III. This independence involves responsibility.—Now that you know the truth, what are you going to do? When St. Paul knew the truth he had no question about his action. What a moment that was for the Apostle on the way to Damascus! What an awful disillusionising it must have been! But now what was he going to do? That was the question, and that is the question which comes again and again to the soul that sees the light. Am I going to be faithful to what I have seen, or am I going to shrink back from it? To all such waverers the noble reply of the Apostle for ever speaks: ‘Immediately I conferred not with flesh and blood.’

—Rev. E. W. Moore.

Illustration

‘A story is told of a friend who joined the Church of Rome with Cardinals Manning and Newman, that, afterwards reading original authors in the libraries of Europe and becoming convinced that the claims of Rome to a universal supremacy were unfounded, he paid his old friend and former colleague a visit. He laid the facts before him, and when Manning had sufficiently recovered from his surprise he said to him, “And now, my lord, what are you going to do?” “To do!” said Manning. “Have you gone out of your senses? What do you mean?” “I mean,” replied the other, “that whatever else I am, I hope I am at least an honest man. I joined the Church of Rome sincerely seeking truth, and now that I find the truth is not in her I am going to leave her. ‘What are you going to do?’ is the question I would ask.” Manning waved his hands impatiently. “You must be mad!” he said. “All that you and I have to consider is the voice of the Church to-day and to believe that her voice is the voice of God to us.” So the interview ended. The one man true to his convictions, when he had the light, walked in the light; the other rested on the authority of the Church of Rome.’


Verse 17

ALONE WITH GOD

‘I went into Arabia.’

Galatians 1:17

There is nothing that carries on the soul, and promotes the spiritual life, like secret conversing with God. The great test of every Christian is, what time he can spend in devotion; and, what he is when he is alone with God. How shall we secure it in the full and crowded life which most of us have?

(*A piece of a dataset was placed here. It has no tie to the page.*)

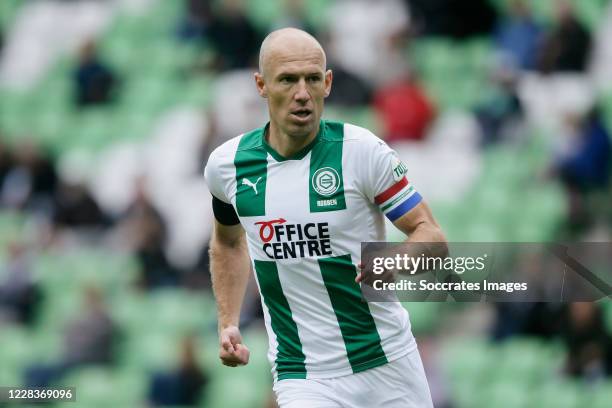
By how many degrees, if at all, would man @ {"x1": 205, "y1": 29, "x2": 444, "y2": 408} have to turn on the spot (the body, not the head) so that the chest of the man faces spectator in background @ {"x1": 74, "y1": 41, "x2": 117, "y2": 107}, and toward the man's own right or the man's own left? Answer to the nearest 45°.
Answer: approximately 180°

I. It will be a good thing sometimes to retire for a few days from your usual avocations. Not for bodily rest only—not as a holiday—but for more communion (during the retreat) with your hearts and with God.

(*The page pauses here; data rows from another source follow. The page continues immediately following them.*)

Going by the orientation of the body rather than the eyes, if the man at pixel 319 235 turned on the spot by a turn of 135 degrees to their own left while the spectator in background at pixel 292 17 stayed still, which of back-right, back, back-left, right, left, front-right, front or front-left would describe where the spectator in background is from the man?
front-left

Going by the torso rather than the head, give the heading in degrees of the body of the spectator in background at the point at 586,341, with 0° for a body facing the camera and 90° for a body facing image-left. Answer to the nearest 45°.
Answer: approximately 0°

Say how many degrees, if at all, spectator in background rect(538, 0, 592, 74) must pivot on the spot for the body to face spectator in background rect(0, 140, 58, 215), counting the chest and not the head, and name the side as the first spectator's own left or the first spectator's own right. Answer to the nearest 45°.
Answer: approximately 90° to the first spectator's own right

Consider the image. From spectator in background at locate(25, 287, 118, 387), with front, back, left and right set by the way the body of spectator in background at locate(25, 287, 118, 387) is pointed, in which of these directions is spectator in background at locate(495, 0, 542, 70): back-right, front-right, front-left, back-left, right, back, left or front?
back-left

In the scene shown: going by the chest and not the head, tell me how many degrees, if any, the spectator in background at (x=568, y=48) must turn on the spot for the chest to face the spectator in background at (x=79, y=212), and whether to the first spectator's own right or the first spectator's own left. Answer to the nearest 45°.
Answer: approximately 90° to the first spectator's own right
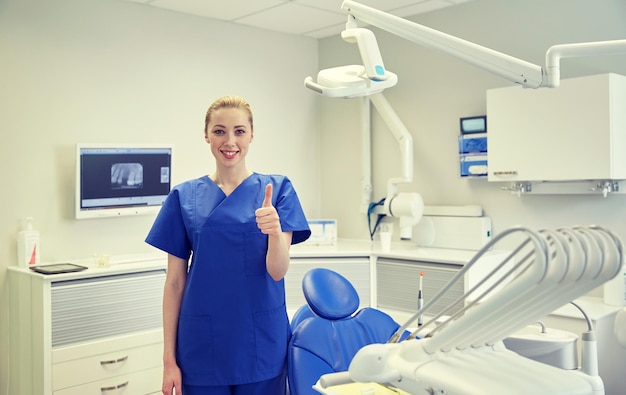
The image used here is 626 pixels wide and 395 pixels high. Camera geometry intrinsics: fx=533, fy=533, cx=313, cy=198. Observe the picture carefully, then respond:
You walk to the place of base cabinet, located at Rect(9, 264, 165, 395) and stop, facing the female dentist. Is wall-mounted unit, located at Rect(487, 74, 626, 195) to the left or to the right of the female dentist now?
left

II. It is a better thing to go to your own room as often as you can in the day (even if only for a few minutes), that you may commune with the Invisible and dip into the Eternal. It is astonishing how it invigorates the mind, and how different things look afterwards, and men ‘will take knowledge of you, that you have been with Jesus.’

III. But best of all is that which, at any time, and in any place, can draw the curtain of the sanctuary of thought around your heart, and catch one moment with God. A hallowed solitude even in a crowd is a wonderful secret of a quiet mind, a heavenly wisdom, and a holy walk!

Arabia touched Canaan, and the boundary of the one was the confine of the other.

—Rev. James Vaughan.

Illustration

‘The order of the events of St. Paul’s life, immediately after his conversion, as chronologically given, is not clear. In the history, as given in the Acts, there is no mention of this visit to Arabia. And the question is, whether it took place directly after his conversion and baptism; or, whether he had preached in the synagogues of Damascus before he went into Arabia? He certainly went back to Damascus and preached there; and the whole time occupied, before he went to Jerusalem, was three years. But how this time is to be divided—how much he was in Arabia, and how much in Damascus—of this we do not know. I am inclined to think he stayed a short time in Damascus after his conversion; then, for a longer period, he was in Arabia; and then he returned, having stayed a considerable time to escape the persecutions of the Jews, to Jerusalem. So the early summary of his life would be: first with Christ (only Christ); then a little with man; then in solitude with God; then work—an order full of suggestive thought and guidance.’